En la manifestación por una vivienda digna le salen gritos a coro: que tiene derecho a tener una casa como todo el mundo, que eso viene en la constitución, que bajen los alquileres, que no cobren tanto por los pisos. Se reprime “esos ricos de mierda”, aunque luego en el bar dé rienda suelta a todos sus exabruptos.

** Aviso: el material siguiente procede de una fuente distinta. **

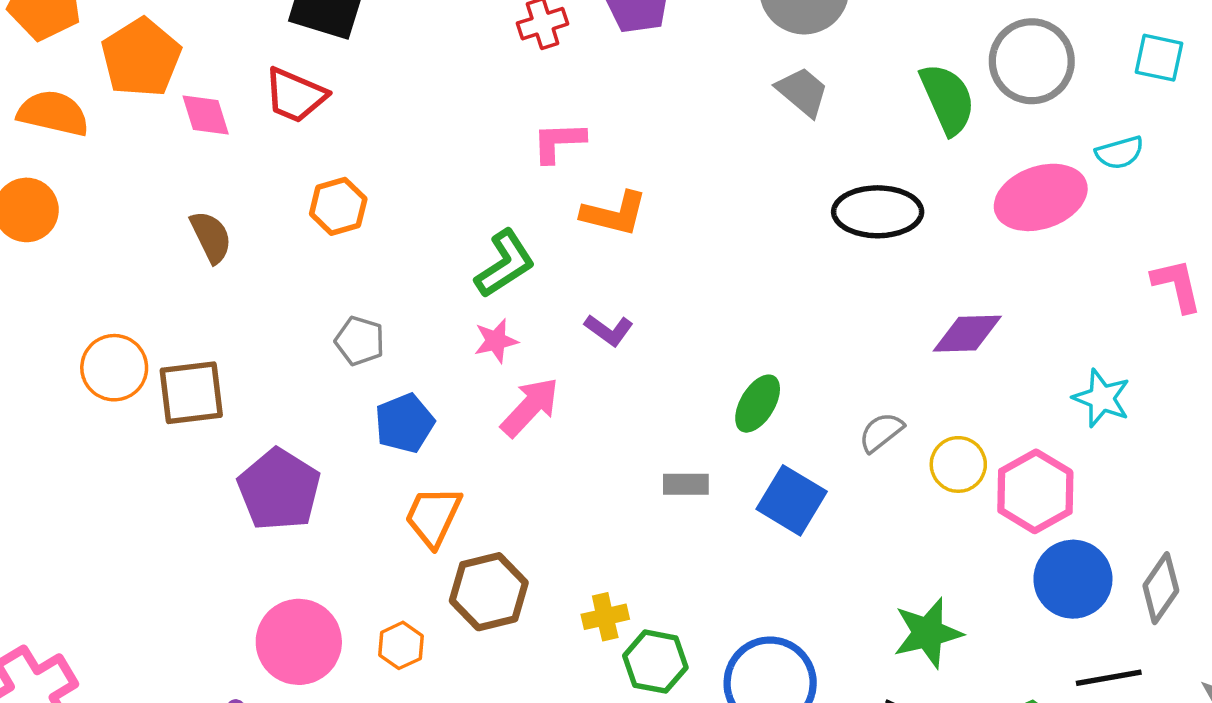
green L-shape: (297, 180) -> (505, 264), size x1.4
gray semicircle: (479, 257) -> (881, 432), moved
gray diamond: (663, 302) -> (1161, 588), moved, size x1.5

Pepito prefiere obviar la oferta y la demanda. Pepito no quiere saber que, si se tasa el precio de los alquileres, fracaso demostrado, los dueños se retraen y no los sacan al mercado. Pepito quiere casa. Mira los baldíos de los extrarradios de la ciudad: ni edificados ni labrados. No comprende cómo la Comunidad Autónoma no se pone a levantar casas de protección oficial, más que por cientos por miles. Maldice del gobierno que tiene prometidas millones de viviendas y apenas se ven cimientos excavados. Ignora los siglos que tardan los ayuntamientos, regidos por unos o por otros, en conceder licencias de obras. Según unos cuantos, con los que comulga él, los empresarios no deben ganar dinero. Hay que prohibir a los linces ingresar en fondos buitres, formar grupos de cabildeo, comprarse haigas, residir en mansiones. Salvo que Pepito, o su padre, nos salga lince. Los que más tienen deben renunciar a su riqueza y dársela a los pobres, como si fueran cristianos, y si no se les expropia y en paz. Más bien en guerra. Porque, igual que si Pepito tuviera su casa no se la dejaría quitar por nada del mundo, los demás no se dejan quitar las cosas, salvo por orden judicial y previa demostración de delito en su adquisición.

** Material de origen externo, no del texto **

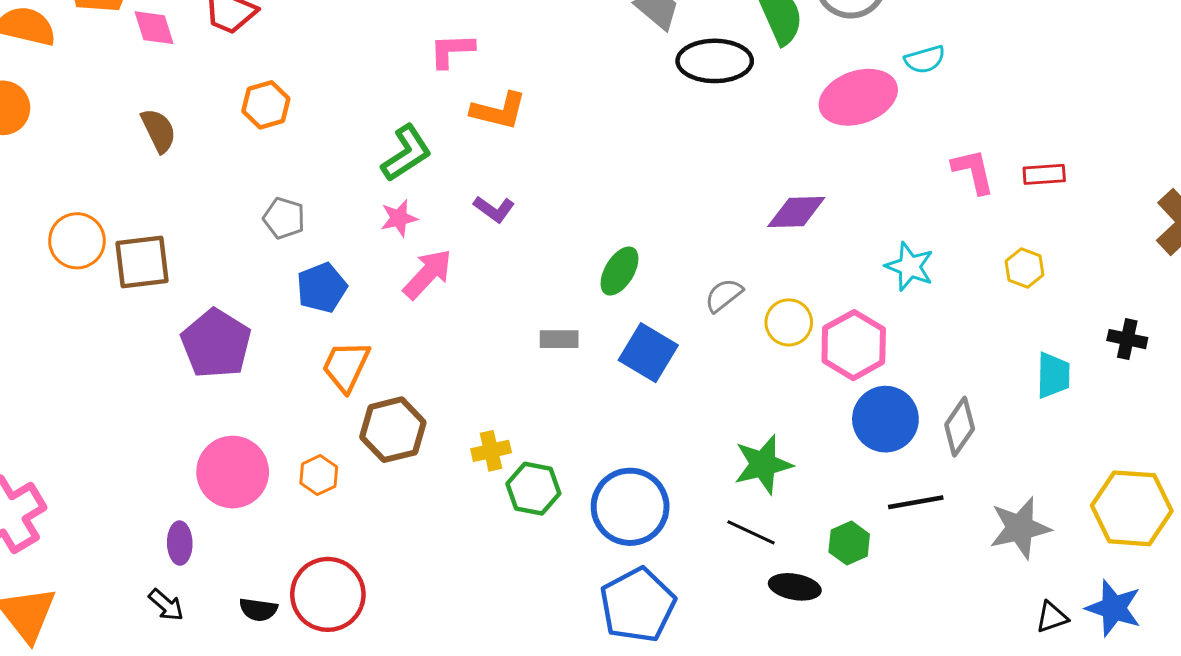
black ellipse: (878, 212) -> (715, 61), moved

Yo le comprendo a Pepito. Cuando buscamos piso, cuando nos empeñamos en construir una residencia para pobres, pensamos ingenuamente que, reduciendo el número de ministros, presidentes, altos cargos, asesores, coches oficiales, ágapes y tal, alcanzaría para ello. De momento no podemos comparar.

Antes de que su carencia se convierta en envidia, antes de que su envidia se contamine con mentiras y se deje empujar hacia la violencia, termina la manifestación. Pepito se mete en la casa de sus padres, con quien convive. Cambia su falta de intimidad por el calorcito que le ofrecen los viejos, como él les llama, más el servicio de guardería, apoyo financiero, intendencia… y el halda para llorar.

“Me cago en los mercados y en la política de vivienda” es el grito que no termina de salir. Pepito ha encontrado un trabajo nuevo. La tienda de apaños de ropa, donde trabaja su mujer, regentada por una dueña a punto de jubilarse, ofrece posibilidades de traspaso.

Si a Putin no se le escapa una bomba, si Trump quiere seguir comiendo aceitunas españolas, puede que el mundo no se hunda todavía y podamos un día vivir en nuestra casita. Y, ya puestos, dejársela a nuestra hija en herencia para que, si vienen mal dadas, la alquile, aunque sea por habitaciones.

Le diremos a Pepito que se anime y trabaje, que no se deje llevar por malos pensamientos, como si la voluntad, la libertad, además de bellas palabras, fueran verdades.

¿Me haces señas? Ah, que me calle. Que yo tampoco sé de esto. Pues no he dicho nada.